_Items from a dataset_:
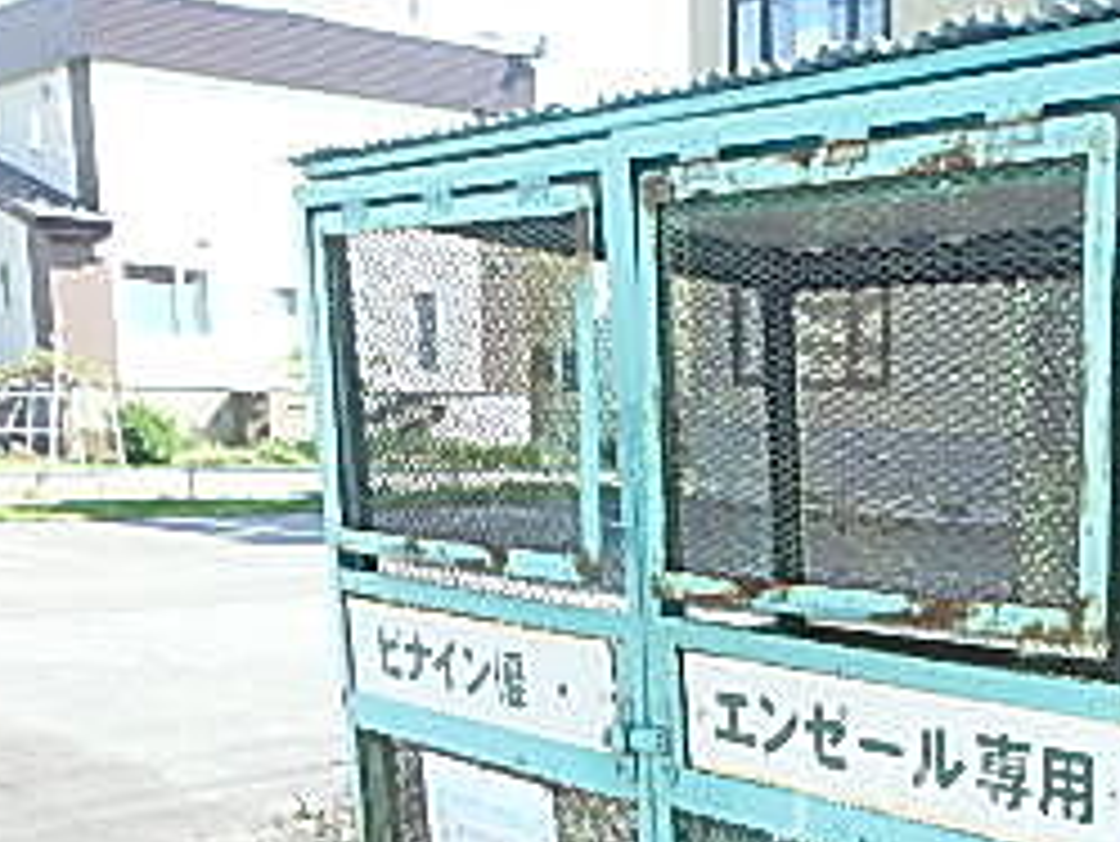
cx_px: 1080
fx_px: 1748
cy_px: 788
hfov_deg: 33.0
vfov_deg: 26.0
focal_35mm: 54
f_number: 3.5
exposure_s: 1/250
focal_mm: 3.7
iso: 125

_What you should do_: The expected answer is the complete set of entries, copied verbatim, with no pictures.

_Solution for this task_:
cx_px: 1080
fx_px: 1748
cy_px: 788
hfov_deg: 33.0
vfov_deg: 26.0
focal_35mm: 54
f_number: 3.5
exposure_s: 1/250
focal_mm: 3.7
iso: 125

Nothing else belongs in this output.